River users, including anglers, are required to wear a properly-fitted life jacket from Nov. 1 to April 30 but anglers are also encouraged to wear one anytime they’re wading. Kaspar explained one of the hazards river users face is “Foot Entrapment,” a phenomenon the park service notes occurs when one’s foot becomes wedged in between a rock and the force of the water results in thousands of pounds of pressure that can actually push them face down in the water. Kaspar said the best way to avoid foot entrapment is to never stand up in moving water above your knee, float on your back feet first to fend off rocks, and steer yourself towards shore with your arms.
“The Delaware River offers one of the best world-class trout waters in the United States and people come to experience this world-class river from all over the country. They know we’re one of the best trout waters in the country,” she said.

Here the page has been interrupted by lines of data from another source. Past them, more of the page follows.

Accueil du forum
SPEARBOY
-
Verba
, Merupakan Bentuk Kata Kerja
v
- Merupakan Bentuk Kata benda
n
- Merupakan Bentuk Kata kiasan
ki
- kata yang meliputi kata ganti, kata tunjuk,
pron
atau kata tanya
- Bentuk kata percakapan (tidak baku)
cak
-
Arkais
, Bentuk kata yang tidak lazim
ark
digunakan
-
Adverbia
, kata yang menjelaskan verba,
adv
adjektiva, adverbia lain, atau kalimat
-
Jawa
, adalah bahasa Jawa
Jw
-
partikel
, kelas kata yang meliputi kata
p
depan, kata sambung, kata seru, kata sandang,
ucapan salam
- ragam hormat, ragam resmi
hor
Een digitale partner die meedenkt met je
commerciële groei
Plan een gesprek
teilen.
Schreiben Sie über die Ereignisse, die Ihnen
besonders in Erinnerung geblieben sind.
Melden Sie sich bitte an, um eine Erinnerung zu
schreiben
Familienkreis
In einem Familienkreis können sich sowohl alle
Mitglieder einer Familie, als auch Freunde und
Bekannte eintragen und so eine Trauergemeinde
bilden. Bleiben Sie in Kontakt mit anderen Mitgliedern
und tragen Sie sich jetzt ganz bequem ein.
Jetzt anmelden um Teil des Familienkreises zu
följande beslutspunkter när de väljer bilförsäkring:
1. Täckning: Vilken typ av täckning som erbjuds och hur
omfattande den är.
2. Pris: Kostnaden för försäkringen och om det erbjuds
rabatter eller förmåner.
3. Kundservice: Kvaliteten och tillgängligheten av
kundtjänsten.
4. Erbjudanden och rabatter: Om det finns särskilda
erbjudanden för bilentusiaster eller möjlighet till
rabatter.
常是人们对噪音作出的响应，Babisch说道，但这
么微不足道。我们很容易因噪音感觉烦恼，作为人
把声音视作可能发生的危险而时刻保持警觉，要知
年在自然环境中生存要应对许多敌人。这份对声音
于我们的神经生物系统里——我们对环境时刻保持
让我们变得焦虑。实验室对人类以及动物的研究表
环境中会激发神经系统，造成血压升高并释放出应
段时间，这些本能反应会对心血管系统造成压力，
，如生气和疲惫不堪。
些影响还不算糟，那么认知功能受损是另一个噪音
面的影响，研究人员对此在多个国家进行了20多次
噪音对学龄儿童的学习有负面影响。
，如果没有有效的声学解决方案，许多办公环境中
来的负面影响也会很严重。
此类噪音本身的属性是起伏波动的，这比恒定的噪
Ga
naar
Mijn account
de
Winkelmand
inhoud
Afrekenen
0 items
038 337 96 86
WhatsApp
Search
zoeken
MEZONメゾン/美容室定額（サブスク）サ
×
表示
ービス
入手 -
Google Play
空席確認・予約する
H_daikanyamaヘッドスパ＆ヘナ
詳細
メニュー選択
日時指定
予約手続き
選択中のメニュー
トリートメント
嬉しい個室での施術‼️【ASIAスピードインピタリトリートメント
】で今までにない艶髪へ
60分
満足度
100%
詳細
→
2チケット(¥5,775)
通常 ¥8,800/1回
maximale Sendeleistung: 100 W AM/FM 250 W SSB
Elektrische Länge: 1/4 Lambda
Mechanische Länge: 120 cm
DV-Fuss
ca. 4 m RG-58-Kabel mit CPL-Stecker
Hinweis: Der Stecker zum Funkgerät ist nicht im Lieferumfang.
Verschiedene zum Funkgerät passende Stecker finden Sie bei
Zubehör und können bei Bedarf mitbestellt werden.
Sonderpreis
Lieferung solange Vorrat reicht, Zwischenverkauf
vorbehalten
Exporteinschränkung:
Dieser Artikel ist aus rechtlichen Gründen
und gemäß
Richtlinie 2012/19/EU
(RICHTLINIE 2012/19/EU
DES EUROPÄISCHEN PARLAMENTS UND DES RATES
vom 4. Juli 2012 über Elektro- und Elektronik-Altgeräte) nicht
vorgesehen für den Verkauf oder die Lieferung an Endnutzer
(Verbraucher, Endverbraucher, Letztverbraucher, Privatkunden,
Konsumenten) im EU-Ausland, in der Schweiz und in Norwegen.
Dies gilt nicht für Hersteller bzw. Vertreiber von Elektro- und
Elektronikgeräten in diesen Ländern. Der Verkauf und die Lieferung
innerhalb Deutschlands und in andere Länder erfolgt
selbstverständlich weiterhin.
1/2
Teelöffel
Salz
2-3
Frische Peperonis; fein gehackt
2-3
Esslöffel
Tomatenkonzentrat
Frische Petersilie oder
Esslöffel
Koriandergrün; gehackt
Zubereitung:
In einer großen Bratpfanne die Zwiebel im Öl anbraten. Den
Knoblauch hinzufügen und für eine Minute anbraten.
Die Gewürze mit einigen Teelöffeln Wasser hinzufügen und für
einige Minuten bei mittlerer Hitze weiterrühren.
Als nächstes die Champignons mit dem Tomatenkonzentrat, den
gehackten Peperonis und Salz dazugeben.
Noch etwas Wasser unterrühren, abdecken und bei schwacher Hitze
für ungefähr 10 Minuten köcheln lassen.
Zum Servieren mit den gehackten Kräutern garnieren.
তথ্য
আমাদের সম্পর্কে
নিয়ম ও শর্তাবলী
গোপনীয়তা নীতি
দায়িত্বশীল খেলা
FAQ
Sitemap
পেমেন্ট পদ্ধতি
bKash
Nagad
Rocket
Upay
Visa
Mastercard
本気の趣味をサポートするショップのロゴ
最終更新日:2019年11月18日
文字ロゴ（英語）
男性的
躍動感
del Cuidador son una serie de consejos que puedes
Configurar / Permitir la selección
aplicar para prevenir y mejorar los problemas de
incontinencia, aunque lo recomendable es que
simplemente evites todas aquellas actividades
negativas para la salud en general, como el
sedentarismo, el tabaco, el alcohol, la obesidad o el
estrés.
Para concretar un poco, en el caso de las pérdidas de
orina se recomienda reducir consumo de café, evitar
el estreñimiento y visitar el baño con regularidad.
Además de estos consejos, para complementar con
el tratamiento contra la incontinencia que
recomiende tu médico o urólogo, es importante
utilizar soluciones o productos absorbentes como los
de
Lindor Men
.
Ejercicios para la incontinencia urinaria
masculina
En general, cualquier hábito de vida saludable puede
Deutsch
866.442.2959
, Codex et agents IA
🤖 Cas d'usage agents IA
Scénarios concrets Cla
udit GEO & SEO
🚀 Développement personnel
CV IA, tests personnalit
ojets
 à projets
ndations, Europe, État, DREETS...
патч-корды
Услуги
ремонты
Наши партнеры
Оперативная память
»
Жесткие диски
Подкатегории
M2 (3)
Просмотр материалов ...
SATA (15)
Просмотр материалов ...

If upon your arrival at Upper Delaware you discover you’ve forgotten your life jacket or it’s not up to standards, rangers will provide you with a loaner (during peak summer months) at four different river access points deemed most busy along the river. The Loaner Life Jacket Program is based on availability and should not be relied on but thanks to grant money awarded since the formation of the Water Safety Campaign in 2011, the loaner program has significantly expanded.
Safety Tips You Should Follow
- Wear your life jacket. If you don’t wear it, sit on it. Always keep your life jacket within arm’s reach. They can’t be tied down to your boat.
- If your vessel tips, make sure you are floating on your back and keep your feet pointed straight up in the air to avoid foot entrapment.
- Wear appropriate footwear, sandals or flip-flops are not sufficient. Old sneakers or river shoes are the most appropriate.
- Be sure your life jacket fits snuggly. What size should I wear? The United States Coast Guard answers your questions about life jackets here but each approved life jacket has a clearly marked label describing who it fits.
- Bring plenty of water to stay hydrated.
- Don’t go out alone. (Let your family know where you’ll be and when to expect your return home).
- Wear sunscreen. The sun reflects up from the water and will cause sunburned even if you’re out for a few short hours.
- Make sure you have your medication with you before leaving for your trip. A brief boating trip can turn into a much longer time depending on water levels and conditions. Be sure you have what you need to get through those times.
- Check your equipment to be sure your raft and boat are free of holes.
- If your boat flips over, (and hopefully, you’re wearing that life preserver) don’t worry about any of your equipment. Save yourself and whoever you’re with first.
- Stay away from your boat if it tips. A canoe filled with water is equivalent to thousands of pounds of pressure in front of the boat. If you’re stuck between the boat and a rock, for example, you will be crushed.
- Stash your cell phone, keys, and other important belongings in a Waterproof Gear Bags.
Once you’re ready to embark on your boating adventure, Kaspar says, “Go out there and have fun but really use your common sense, People tip over all the time and it’s very easy to get in trouble, especially if you’re not wearing a life jacket.”
Follow the link to watch Dave Kuharchik’s interview with Susie Kaspar on PA Live: http://www.pahomepage.com/lifestyle/pa-live/pa-live-life-jacket-safety-may-18-2018/1190580773.
Fact: The Delaware River is the most paddled stretch of river in the world based on the National Park Service’s visitation statistics.